MOSCOW -- The Russian government has ordered officials "to fight for our interests" as the World Anti-Doping Agency prepares to rule on whether the country manipulated drug-testing data, Prime Minister Dmitry Medvedev said on Thursday.
A key WADA panel accuses Russia of digitally manipulating data it handed over in January to delete failed drug tests by Russian athletes and plant false evidence against WADA's star witness.
WADA's executive board meeting on Monday could bar Russia from hosting major sports events for four years and force Russian athletes to compete as neutrals at events including next year's Olympics.
"It's completely possible that the decision will be quite difficult for our country," Medvedev said on Thursday during a televised interview with Russian TV channels.
"But obviously our sports authorities and the sports ministry and others have been given orders to fight for our interests, for the interests of each athlete, so that they can compete in sports events."
Medvedev also accused WADA of "an endless anti-Russian series" of accusations and hiding other countries' violations "under the table."
WADA reinstated the Russian anti-doping agency last year on condition that Russian authorities handed over data from the Moscow anti-doping laboratory to set the record straight on past cover-ups.

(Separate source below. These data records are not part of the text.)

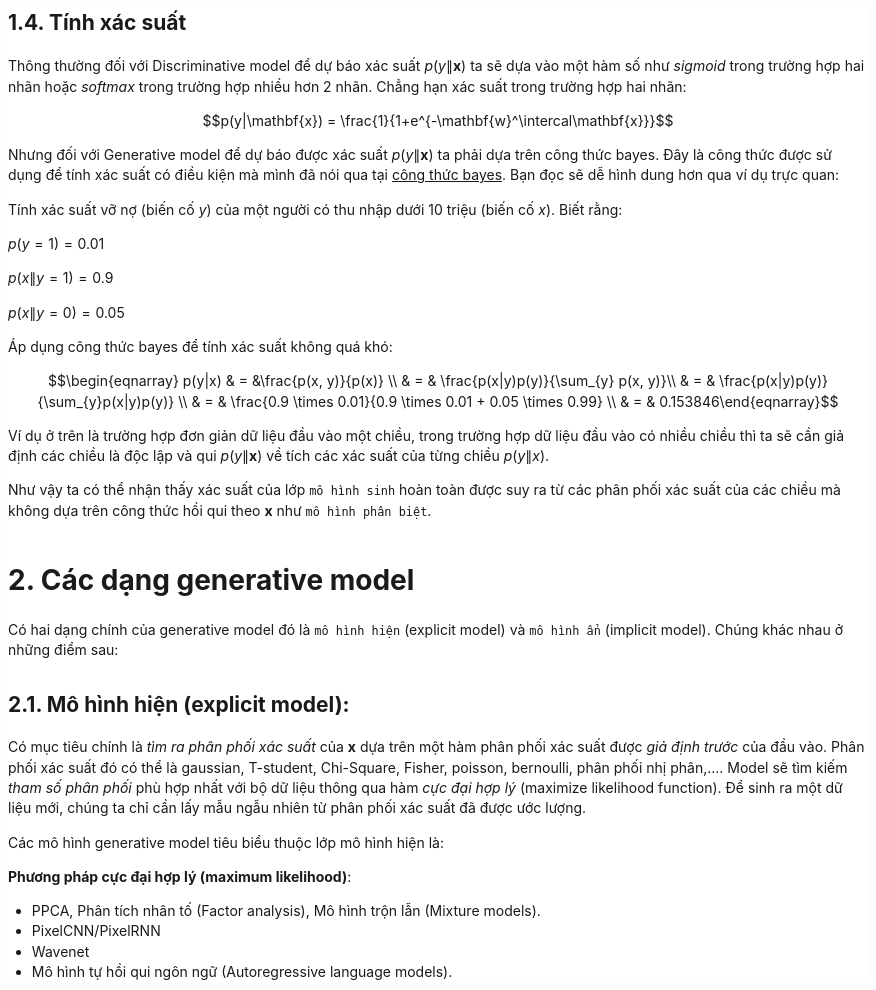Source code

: ## 1.4. Tính xác suất

Thông thường đối với Discriminative model để dự báo xác suất $p(y\|\mathbf{x})$ ta sẽ dựa vào một hàm số như _sigmoid_ trong trường hợp hai nhãn hoặc _softmax_ trong trường hợp nhiều hơn 2 nhãn. Chẳng hạn xác suất trong trường hợp hai nhãn:

$$p(y|\mathbf{x}) = \frac{1}{1+e^{-\mathbf{w}^\intercal\mathbf{x}}}$$

Nhưng đối với Generative model để dự báo được xác suất $p(y\|\mathbf{x})$ ta phải dựa trên công thức bayes. Đây là công thức được sử dụng để tính xác suất có điều kiện mà mình đã nói qua tại [công thức bayes](https://phamdinhkhanh.github.io/2019/05/10/Hypothesis_Statistic.html#25-c%C3%B4ng-th%E1%BB%A9c-bayes). Bạn đọc sẽ dễ hình dung hơn qua ví dụ trực quan:

Tính xác suất vỡ nợ (biến cố $y$) của một người có thu nhập dưới 10 triệu (biến cố $x$). Biết rằng:

$p(y=1) = 0.01$

$p(x\|y=1) = 0.9$

$p(x\|y=0) = 0.05$

Áp dụng công thức bayes để tính xác suất không quá khó:

$$\begin{eqnarray} p(y|x) & = &\frac{p(x, y)}{p(x)} \\ 
						  & = & \frac{p(x|y)p(y)}{\sum_{y} p(x, y)}\\ 
						  & = & \frac{p(x|y)p(y)}{\sum_{y}p(x|y)p(y)} \\
              & = & \frac{0.9 \times 0.01}{0.9 \times 0.01 + 0.05 \times 0.99} \\
							& = & 0.153846\end{eqnarray}$$

Ví dụ ở trên là trường hợp đơn giản dữ liệu đầu vào một chiều, trong trường hợp dữ liệu đầu vào có nhiều chiều thì ta sẽ cần giả định các chiều là độc lập và qui $p(y\|\mathbf{x})$ về tích các xác suất của từng chiều $p(y\|x)$.

Như vậy ta có thể nhận thấy xác suất của lớp `mô hình sinh` hoàn toàn được suy ra từ các phân phối xác suất của các chiều mà không dựa trên công thức hồi qui theo $\mathbf{x}$ như `mô hình phân biệt`.

# 2. Các dạng generative model

Có hai dạng chính của generative model đó là `mô hình hiện` (explicit model) và `mô hình ẩn` (implicit model). Chúng khác nhau ở những điểm sau:

## 2.1. Mô hình hiện (explicit model):

Có mục tiêu chính là _tìm ra phân phối xác suất_ của $\mathbf{x}$ dựa trên một hàm phân phối xác suất được _giả định trước_ của đầu vào. Phân phối xác suất đó có thể là gaussian, T-student, Chi-Square, Fisher, poisson, bernoulli, phân phối nhị phân,.... Model sẽ tìm kiếm _tham số phân phối_ phù hợp nhất với bộ dữ liệu thông qua hàm _cực đại hợp lý_ (maximize likelihood function). Để sinh ra một dữ liệu mới, chúng ta chỉ cần lấy mẫu ngẫu nhiên từ phân phối xác suất đã được ước lượng.

Các mô hình generative model tiêu biểu thuộc lớp mô hình hiện là:

**Phương pháp cực đại hợp lý (maximum likelihood)**:
  - PPCA, Phân tích nhân tố (Factor analysis), Mô hình trộn lẫn (Mixture models).
  - PixelCNN/PixelRNN
  - Wavenet
  - Mô hình tự hồi qui ngôn ngữ (Autoregressive language models).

However, WADA experts said they found traces of frantic editing in the days and weeks leading up to the handover, with an apparent focus on covering up athletes' positive tests.
Russia denies manipulating the data and has sought to blame former lab director Grigory Rodchenkov. He is a witness for WADA, which alleges fake messages implicating Rodchenkov were spliced into chat logs hidden within the data.
Also on Thursday, the Russian anti-doping agency said it wants all of the country's leading athletics coaches to reapply for their jobs as part of a plan to shake up the approach to anti-doping work there.
The Russian Athletics Federation is facing possible expulsion from World Athletics after five officials, an athlete, and a coach were charged with providing fake medical documents to obstruct an anti-doping investigation.
The agency, known as RUSADA, wants itself and World Athletics to have a say on appointing coaches to replace those it deems are unfit to continue. That's part of a package of measures aimed at restoring confidence in the federation's ability to run athletics ahead of the 2020 Olympics.
The package also includes giving more of a say to athletes in how the sport is run, and replacing team doctors whom RUSADA considers to have links to doping.
The Russian Athletics Federation has been suspended from international competition since 2015 for widespread doping, though dozens of top Russians have been allowed to compete internationally as neutrals.
The federation had been inching toward reinstatement until the medical documents investigation, which forced the resignation of president Dmitry Shlyakhtin when he was charged in the case last month.